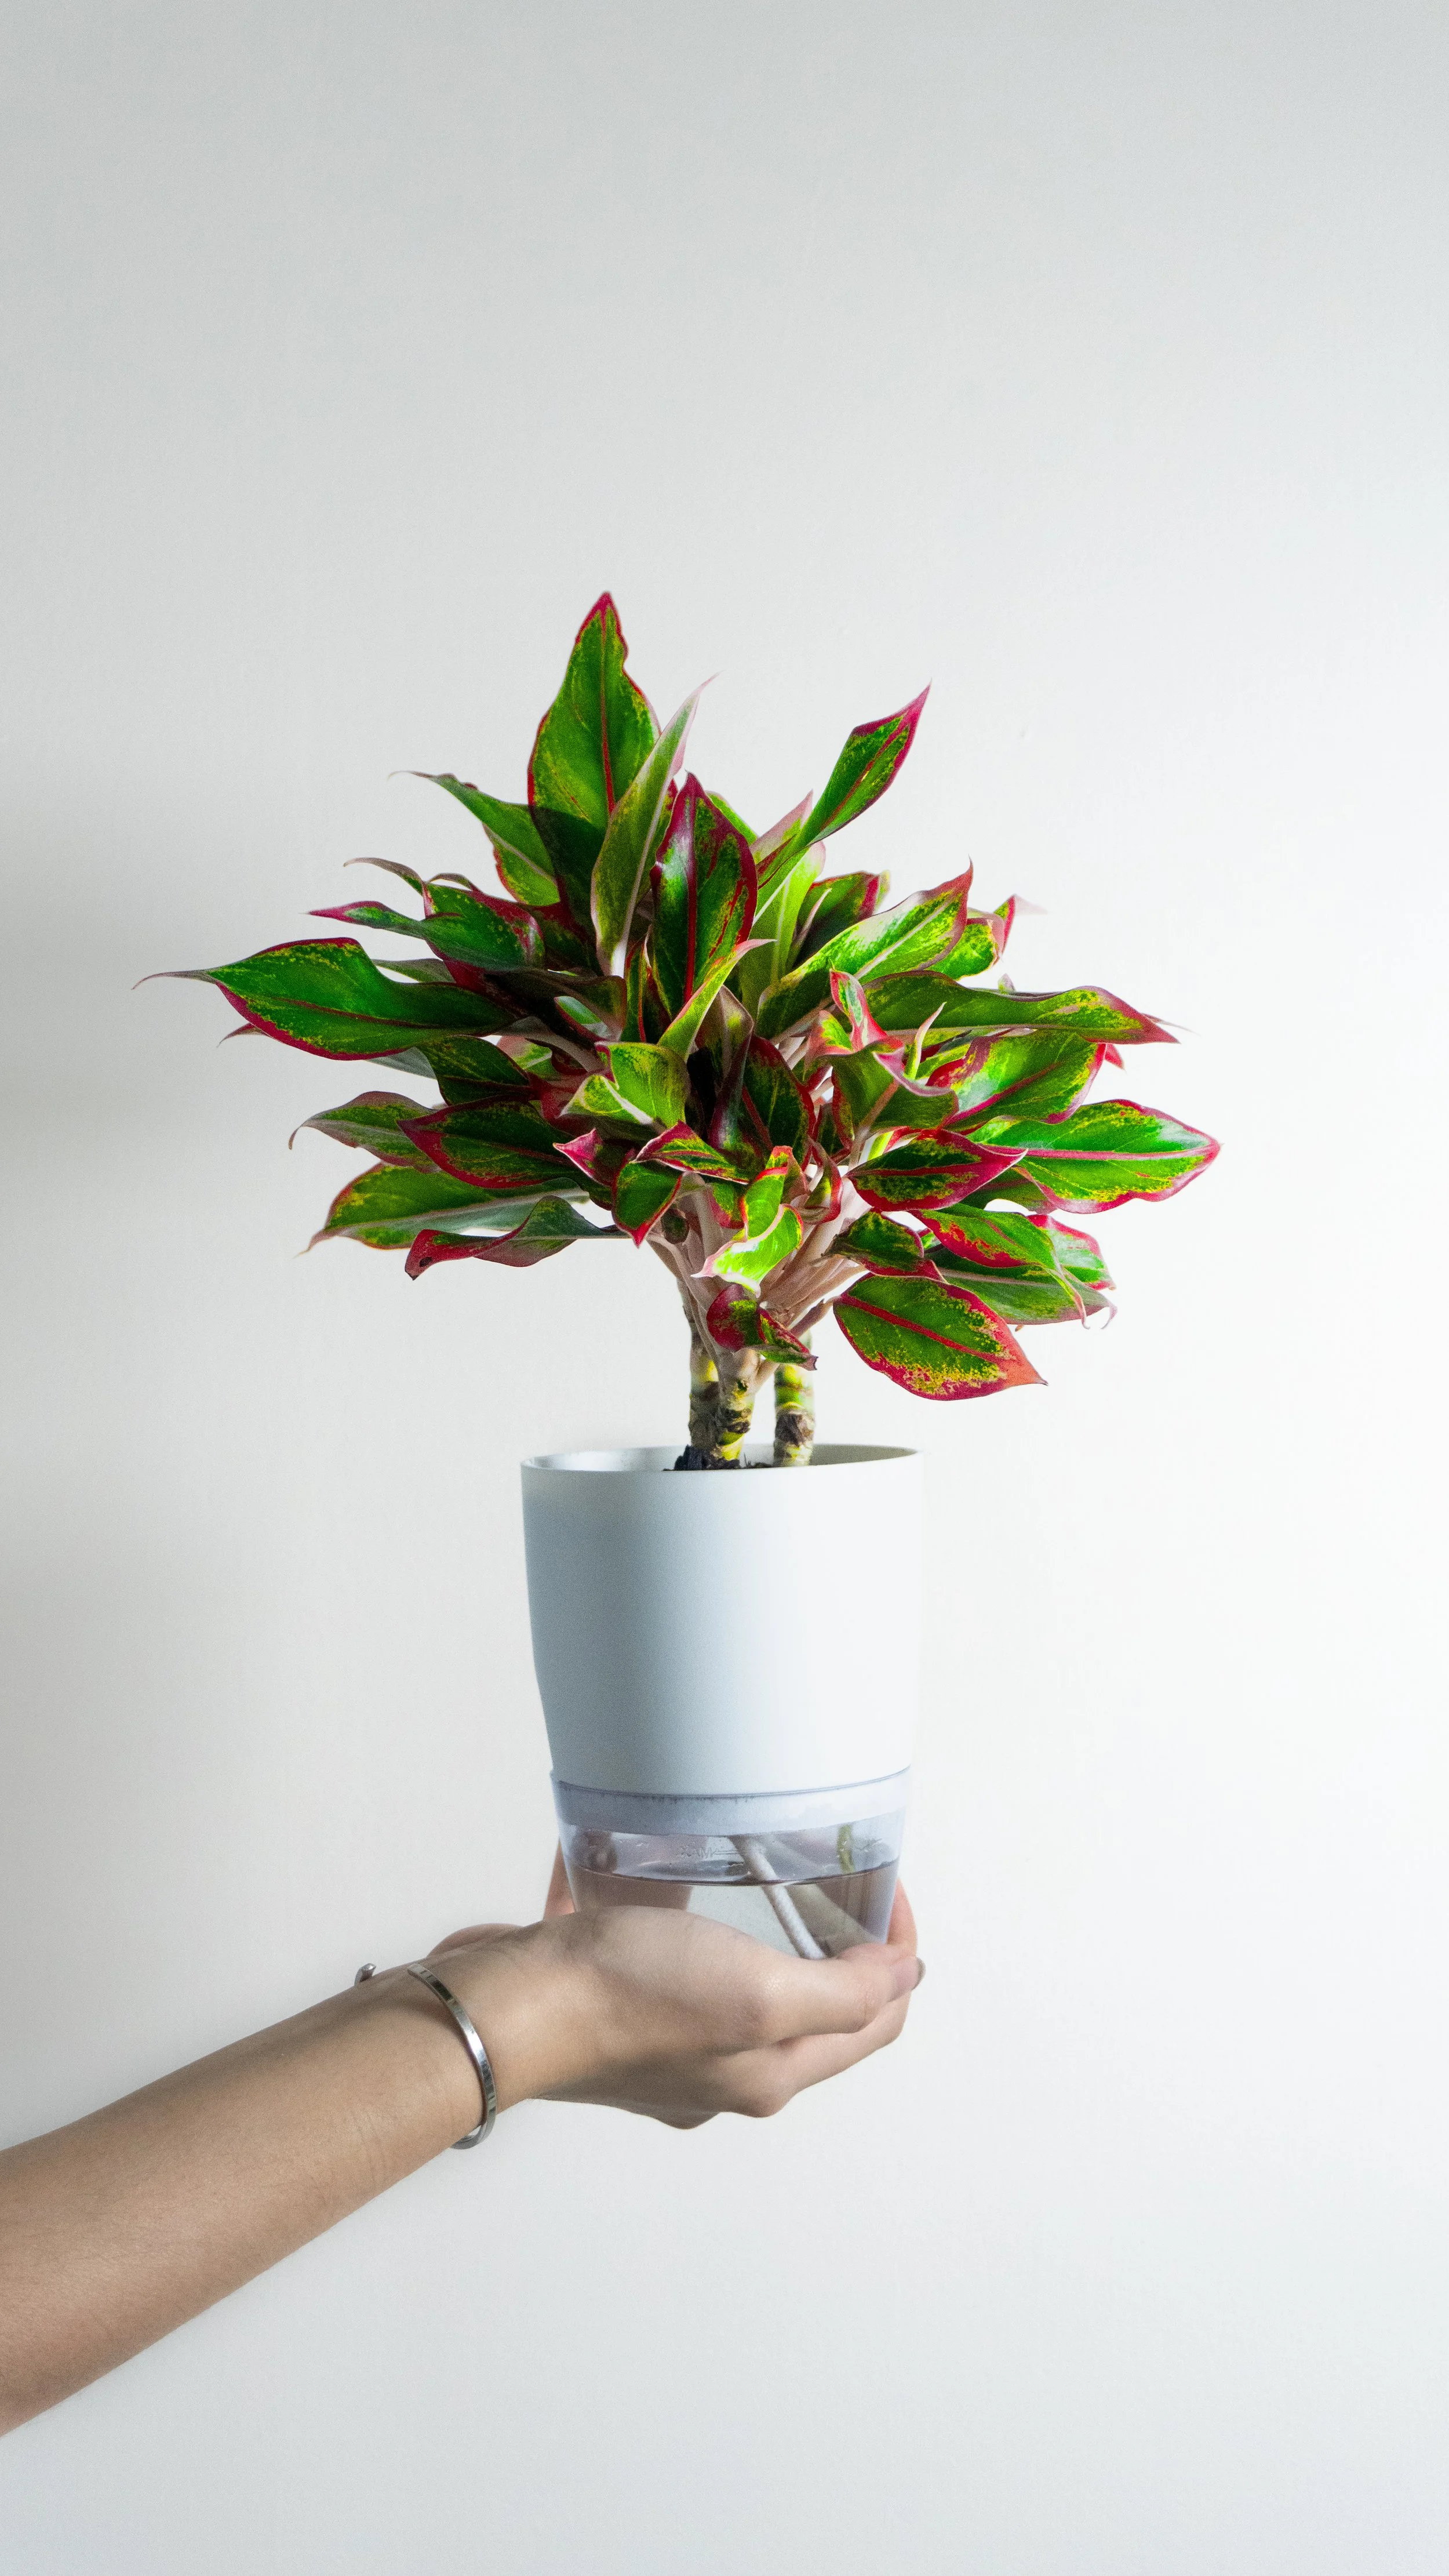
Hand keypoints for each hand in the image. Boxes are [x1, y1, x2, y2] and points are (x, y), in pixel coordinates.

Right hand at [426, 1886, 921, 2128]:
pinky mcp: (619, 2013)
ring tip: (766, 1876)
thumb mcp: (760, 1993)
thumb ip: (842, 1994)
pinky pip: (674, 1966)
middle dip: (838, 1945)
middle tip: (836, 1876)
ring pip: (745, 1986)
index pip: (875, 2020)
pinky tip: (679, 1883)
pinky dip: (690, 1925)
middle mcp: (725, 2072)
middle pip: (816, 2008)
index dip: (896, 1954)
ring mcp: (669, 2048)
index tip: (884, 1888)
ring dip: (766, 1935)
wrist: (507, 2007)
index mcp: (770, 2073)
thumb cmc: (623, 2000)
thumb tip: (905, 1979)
────────
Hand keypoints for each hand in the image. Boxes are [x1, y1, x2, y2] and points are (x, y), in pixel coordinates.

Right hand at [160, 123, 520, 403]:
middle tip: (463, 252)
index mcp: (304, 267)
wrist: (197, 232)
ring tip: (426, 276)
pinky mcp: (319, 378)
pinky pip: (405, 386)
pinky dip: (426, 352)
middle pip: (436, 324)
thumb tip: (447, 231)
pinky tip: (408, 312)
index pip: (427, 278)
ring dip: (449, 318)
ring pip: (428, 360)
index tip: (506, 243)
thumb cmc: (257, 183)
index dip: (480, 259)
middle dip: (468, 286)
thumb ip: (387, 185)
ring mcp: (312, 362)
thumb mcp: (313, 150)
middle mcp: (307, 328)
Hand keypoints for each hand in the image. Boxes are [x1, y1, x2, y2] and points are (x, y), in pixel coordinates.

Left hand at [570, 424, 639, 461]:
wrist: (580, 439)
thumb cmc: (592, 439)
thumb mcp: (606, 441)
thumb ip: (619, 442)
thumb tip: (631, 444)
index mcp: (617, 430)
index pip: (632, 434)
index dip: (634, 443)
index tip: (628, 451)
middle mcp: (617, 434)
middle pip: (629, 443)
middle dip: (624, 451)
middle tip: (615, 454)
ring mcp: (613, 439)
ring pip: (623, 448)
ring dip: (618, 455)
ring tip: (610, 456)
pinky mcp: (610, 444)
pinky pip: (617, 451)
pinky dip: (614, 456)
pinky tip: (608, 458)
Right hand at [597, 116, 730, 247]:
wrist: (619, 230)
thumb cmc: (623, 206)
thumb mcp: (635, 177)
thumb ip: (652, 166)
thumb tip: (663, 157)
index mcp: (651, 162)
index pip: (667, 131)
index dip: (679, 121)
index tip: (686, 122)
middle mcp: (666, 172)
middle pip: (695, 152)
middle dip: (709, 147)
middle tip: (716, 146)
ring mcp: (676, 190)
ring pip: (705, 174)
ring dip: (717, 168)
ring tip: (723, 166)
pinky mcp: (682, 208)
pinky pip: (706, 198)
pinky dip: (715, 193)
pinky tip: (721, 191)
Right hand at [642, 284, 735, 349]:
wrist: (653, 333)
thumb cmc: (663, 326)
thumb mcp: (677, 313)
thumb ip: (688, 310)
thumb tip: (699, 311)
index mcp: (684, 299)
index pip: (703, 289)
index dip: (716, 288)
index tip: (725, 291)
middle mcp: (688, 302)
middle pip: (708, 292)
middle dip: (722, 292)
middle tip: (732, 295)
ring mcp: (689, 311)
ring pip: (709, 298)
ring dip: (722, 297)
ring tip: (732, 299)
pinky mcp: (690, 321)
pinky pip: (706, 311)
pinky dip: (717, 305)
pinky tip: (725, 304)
────────
> Activity: Extract from the listing above the lines between the line containing "wrist: (653, 333)" and the line containing "ring dip: (722, 297)", keeping both of those lines. Output nothing else.

> Response to the exercise:
wrist: (653, 333)
thumb cmc: (663, 326)
thumb mcp: (677, 313)
thumb ip: (688, 310)
thumb tip: (699, 311)
index mcp: (684, 299)
index pip: (703, 289)
index dip: (716, 288)
index tip: (725, 291)
middle mcp: (688, 302)
middle pip: (708, 292)
middle dip: (722, 292)
middle tip: (732, 295)
ring mcp: (689, 311)
ring pip: (709, 298)
ring dip: (722, 297)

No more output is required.